Around 1930, the western plastics processing center emerged around Kierspe, Lüdenscheid and Schalksmühle. The largest company based in Kierspe, Dr. Deisting GmbH, became famous for its pachyderm rotary switches and sockets, which still work in many cellars today. Since 2003, several thousand exhibits have been presented in a changing exhibition in the Bakelite Museum - unique in Germany. On display are products from the early days up to about 1965. From the kitchen appliance to the bicycle handle, from the light switch to the Laterna Magica, from the Volksempfänger to the ashtray and from the hair dryer to the typewriter, one can always discover interesting things from the early days of Duroplast.

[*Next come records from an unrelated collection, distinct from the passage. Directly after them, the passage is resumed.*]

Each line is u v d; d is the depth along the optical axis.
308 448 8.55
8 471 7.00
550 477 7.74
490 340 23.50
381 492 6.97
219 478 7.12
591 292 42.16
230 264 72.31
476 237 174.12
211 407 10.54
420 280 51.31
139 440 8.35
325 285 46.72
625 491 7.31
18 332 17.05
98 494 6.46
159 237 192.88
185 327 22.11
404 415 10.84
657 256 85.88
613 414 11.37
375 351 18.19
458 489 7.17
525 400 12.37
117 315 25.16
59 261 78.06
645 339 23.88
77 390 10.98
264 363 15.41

Conversely, there is also amazement, e.g. at a telephone with a rotary dial, and that in the age of cell phones! Here, industrial history is conveyed in its purest form and the development of Kierspe into a location for the modern plastics, metal and electrical industries is explained.
A visit is worthwhile!
The Bakelitmuseum in Kierspe is dedicated to the world's first industrially produced plastic. Its inventor was Dr. Leo Hendrik Baekeland, who was born in Ghent, Belgium. After a study trip to the USA in 1889, he settled in Yonkers. First he invented the velox paper, which was needed for photography. He was unexpectedly able to sell this invention to Eastman Kodak for $1 million. With this money, Naekeland, a chemist by training, was able to develop Bakelite, a material consisting of phenol and formaldehyde, between 1905 and 1907, and applied for a patent for it in the same year. The Bakelite brand is still one of the strongest in plastics today and enjoys iconic status worldwide. The thermoset material features good dimensional stability, heat resistance and excellent insulating properties, and has been called the stuff of a thousand things. It replaced shellac and porcelain, revolutionizing everyday culture.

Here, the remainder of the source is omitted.